[Set task] Write out, unchanged, the rows starting with the line that contains "genus: Culcasia" and going on through the last line of the rows, including both ends.

[Source rows]
┌──

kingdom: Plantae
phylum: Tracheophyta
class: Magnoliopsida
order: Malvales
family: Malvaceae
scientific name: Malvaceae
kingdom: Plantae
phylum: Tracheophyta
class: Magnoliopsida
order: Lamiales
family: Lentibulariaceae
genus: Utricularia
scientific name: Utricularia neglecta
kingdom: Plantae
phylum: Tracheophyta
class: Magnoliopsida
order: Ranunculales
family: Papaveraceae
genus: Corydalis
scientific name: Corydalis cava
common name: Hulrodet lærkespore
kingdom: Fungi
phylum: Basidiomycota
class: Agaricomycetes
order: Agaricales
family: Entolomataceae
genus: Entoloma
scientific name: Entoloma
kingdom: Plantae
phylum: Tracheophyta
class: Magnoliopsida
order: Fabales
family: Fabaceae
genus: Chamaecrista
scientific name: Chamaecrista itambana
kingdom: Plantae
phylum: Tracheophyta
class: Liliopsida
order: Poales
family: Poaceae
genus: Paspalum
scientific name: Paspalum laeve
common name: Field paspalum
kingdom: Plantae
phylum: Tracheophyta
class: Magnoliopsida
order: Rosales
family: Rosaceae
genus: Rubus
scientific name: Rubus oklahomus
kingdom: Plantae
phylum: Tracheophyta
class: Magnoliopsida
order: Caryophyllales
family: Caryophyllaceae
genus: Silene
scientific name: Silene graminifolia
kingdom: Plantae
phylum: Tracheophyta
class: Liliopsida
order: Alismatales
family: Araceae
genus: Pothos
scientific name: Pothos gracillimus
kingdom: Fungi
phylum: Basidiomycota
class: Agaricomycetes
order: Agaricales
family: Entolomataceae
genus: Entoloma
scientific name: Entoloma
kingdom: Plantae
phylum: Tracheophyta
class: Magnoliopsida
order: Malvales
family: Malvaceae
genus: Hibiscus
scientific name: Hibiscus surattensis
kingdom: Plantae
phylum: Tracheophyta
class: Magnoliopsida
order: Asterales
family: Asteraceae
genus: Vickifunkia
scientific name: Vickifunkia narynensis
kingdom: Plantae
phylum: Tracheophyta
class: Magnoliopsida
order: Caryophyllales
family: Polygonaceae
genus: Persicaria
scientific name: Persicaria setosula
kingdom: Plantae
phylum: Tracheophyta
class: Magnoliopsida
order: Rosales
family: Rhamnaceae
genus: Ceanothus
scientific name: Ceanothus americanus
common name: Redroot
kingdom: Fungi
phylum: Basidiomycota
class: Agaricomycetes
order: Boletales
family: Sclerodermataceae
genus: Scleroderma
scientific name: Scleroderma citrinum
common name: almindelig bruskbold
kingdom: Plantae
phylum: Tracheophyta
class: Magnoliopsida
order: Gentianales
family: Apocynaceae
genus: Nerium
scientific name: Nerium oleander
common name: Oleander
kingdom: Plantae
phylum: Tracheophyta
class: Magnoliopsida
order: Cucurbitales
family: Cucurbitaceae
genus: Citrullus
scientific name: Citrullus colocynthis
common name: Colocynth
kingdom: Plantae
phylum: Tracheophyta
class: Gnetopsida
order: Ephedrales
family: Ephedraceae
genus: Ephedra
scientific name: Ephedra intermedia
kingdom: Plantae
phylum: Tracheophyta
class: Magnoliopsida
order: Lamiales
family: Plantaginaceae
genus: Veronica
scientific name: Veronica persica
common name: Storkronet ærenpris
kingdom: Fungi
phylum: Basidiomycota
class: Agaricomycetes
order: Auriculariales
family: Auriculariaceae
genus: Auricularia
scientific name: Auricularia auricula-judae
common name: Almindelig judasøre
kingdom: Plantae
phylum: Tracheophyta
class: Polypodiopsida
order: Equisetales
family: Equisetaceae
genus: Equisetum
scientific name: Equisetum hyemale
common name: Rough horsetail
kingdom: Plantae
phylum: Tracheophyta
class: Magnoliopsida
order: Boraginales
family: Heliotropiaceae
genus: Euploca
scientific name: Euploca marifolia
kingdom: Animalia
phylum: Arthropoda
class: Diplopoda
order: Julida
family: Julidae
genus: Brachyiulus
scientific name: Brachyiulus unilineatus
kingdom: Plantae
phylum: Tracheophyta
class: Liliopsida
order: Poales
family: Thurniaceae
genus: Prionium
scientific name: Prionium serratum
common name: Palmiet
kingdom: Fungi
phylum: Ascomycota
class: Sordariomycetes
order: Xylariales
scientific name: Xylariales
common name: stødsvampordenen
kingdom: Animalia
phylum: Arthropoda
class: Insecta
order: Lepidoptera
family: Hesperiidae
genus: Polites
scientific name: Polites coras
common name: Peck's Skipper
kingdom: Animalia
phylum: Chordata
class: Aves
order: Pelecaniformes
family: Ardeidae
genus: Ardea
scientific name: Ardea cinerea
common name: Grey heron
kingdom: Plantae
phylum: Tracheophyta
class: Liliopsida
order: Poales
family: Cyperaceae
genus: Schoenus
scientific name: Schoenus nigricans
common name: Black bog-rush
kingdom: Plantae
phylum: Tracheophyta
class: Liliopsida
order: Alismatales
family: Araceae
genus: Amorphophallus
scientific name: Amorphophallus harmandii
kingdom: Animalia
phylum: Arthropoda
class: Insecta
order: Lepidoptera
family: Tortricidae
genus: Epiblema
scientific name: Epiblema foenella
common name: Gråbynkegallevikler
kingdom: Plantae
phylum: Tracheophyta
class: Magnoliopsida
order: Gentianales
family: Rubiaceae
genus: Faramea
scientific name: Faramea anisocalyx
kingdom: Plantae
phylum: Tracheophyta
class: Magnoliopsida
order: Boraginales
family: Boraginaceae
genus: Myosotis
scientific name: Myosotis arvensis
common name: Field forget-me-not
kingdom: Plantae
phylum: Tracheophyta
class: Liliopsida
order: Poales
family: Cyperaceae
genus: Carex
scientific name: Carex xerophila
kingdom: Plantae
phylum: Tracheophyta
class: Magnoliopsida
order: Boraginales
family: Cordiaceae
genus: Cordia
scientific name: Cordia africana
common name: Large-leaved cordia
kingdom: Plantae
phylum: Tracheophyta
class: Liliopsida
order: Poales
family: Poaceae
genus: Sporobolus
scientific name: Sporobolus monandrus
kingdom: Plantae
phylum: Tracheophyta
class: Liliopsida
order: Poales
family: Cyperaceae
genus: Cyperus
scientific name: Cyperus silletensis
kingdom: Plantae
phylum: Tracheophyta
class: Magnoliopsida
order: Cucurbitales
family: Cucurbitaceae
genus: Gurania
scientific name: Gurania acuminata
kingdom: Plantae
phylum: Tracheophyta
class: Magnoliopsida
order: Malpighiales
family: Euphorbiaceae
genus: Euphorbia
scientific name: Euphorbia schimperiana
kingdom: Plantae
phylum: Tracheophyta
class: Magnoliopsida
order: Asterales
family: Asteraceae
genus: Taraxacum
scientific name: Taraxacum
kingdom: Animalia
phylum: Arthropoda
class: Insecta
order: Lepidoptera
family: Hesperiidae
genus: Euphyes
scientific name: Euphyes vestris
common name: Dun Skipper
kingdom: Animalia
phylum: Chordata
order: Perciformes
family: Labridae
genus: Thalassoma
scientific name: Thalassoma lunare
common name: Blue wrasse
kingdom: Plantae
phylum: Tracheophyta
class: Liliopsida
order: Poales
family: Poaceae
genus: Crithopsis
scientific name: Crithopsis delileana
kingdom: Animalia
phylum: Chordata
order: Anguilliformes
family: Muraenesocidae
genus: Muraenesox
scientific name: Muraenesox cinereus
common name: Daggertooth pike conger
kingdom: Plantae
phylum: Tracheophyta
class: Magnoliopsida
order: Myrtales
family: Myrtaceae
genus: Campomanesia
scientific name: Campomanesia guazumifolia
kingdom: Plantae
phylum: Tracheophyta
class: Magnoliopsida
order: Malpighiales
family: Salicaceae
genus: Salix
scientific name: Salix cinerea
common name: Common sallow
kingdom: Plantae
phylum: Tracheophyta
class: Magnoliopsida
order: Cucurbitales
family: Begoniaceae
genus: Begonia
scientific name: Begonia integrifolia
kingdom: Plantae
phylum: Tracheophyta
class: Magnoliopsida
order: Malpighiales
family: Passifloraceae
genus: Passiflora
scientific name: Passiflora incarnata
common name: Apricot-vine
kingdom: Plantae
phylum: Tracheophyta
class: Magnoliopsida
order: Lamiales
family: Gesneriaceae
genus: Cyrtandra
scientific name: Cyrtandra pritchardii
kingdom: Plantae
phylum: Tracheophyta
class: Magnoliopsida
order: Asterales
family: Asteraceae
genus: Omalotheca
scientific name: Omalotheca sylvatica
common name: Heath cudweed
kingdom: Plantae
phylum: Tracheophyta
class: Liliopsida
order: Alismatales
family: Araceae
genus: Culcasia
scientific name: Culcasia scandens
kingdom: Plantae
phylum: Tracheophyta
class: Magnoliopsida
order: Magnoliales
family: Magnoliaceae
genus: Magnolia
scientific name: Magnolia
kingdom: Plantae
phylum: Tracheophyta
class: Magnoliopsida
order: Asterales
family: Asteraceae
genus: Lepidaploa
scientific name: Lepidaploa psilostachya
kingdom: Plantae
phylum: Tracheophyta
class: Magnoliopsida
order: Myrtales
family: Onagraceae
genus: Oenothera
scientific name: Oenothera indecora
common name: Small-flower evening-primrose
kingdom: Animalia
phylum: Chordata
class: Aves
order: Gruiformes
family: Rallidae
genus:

└──

[Written solution]
genus: Culcasia
scientific name: Culcasia scandens
kingdom: Plantae
phylum: Tracheophyta
class: Magnoliopsida
order: Magnoliales
family: Magnoliaceae
genus: Magnolia
scientific name: Magnolia
kingdom: Plantae
phylum: Tracheophyta
class: Magnoliopsida
order: Asterales
family: Asteraceae
genus: Lepidaploa
scientific name: Lepidaploa psilostachya
kingdom: Plantae
phylum: Tracheophyta
class: Magnoliopsida
order: Myrtales
family: Onagraceae
genus: Oenothera
scientific name: Oenothera indecora
common name: Small-flower evening-primrose
kingdom: Animalia
phylum: Chordata
class: Aves
order: Gruiformes
family: Rallidae
genus:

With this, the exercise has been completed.